With the myriad of marketplaces for online sales, the number of choices can be overwhelming. Most of the sites have trials to give you time to try the storefront and see if it works for you, so it may be helpful to sign up for multiple sites and give yourself time to play around and compare them. That said, let’s look at three types of marketplaces, each of which offer different services for selling your work.
Zatista.com is great example of sales with support. For both wholesale and retail buyers, Zatista sells the gamut of mediums, including photography. The support services and promotion allow you to focus on just selling your work. You can register and set up at no cost, but when you sell be ready to share a 45% commission with Zatista. Zatista really caters to the buyer, including a newsletter, guest curators that design rooms with art, and objects viewable in a virtual room, which allows buyers to visualize the piece on a wall. They also guarantee a hassle-free return. Be sure to be aware of these types of guarantees and how they may effect your sales.
Once you register, you can set up shop with your artist statement and PayPal account info. If you have a CV, pull it out to fill in your profile information. Shoppers can search for styles and mediums they like, and they can connect to your work at all hours of the day or night.

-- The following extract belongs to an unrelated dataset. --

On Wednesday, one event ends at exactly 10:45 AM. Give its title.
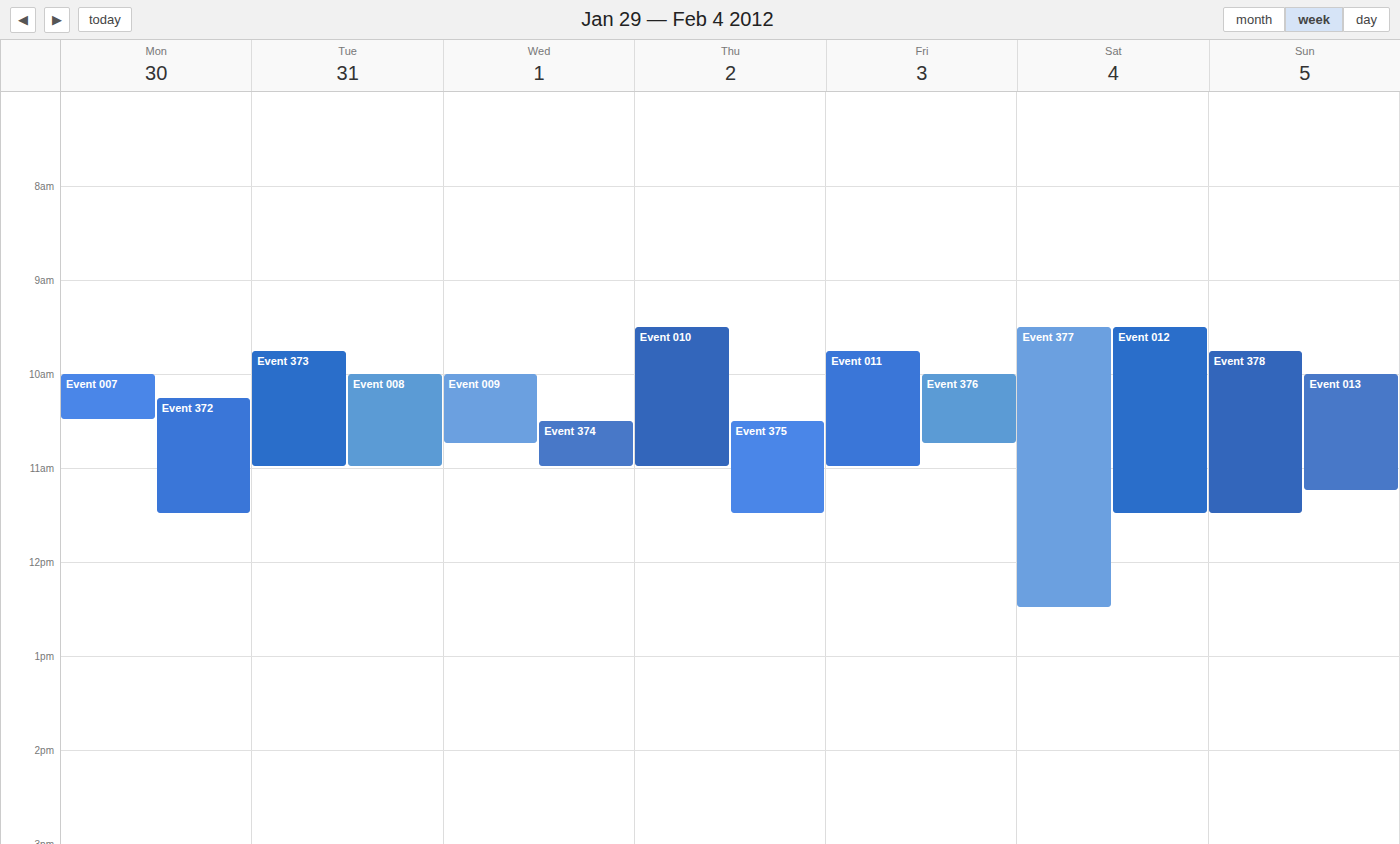
"Event 009"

The site also promotes their sales to corporate buyers, which gives you the potential for a heavier volume of sales. You are required to give them non-exclusive rights until the end of time to your content and images. This is great for exposure, which may outweigh the usage clause that gives them rights for media yet to be invented. Again, be sure to read over the policy agreement before clicking agree. Once you set up your site and start selling work, you receive an email with the buyer’s information. You are responsible for shipping, which must include an approved shipper like UPS or FedEx. Zatista requires a tracking number in order to process the order. Again, be sure to know your responsibilities and shipping details. Take shipping into consideration when setting your pricing.
Another site that offers similar services is UGallery, a site that started up in 2006 and represents 450 artists. Like Zatista they ask for an initial application before becoming part of their team, which also carries a reasonable $5 fee. A few details to note: you live in North America and use archival printing methods. UGallery takes a 50% commission on the sale, but they also cover the packaging and shipping cost. Once you receive notification of a sale, you will receive a custom art box and prepaid FedEx shipping label.
The work you choose to sell through UGallery cannot be sold elsewhere. Although you retain the copyright, UGallery has exclusive rights for the listed works’ sales. Their return policy includes a 7 days money back guarantee and includes the shipping to return the piece. Two drawbacks of exhibiting with UGallery are waiting the 14 day period to receive a payment check and not being able to link your website from your UGallery page. On the flip side, waiting for a check may be a prudent means to saving the money, and with all the social media these days, you have a myriad of ways to link your webpage into your marketing.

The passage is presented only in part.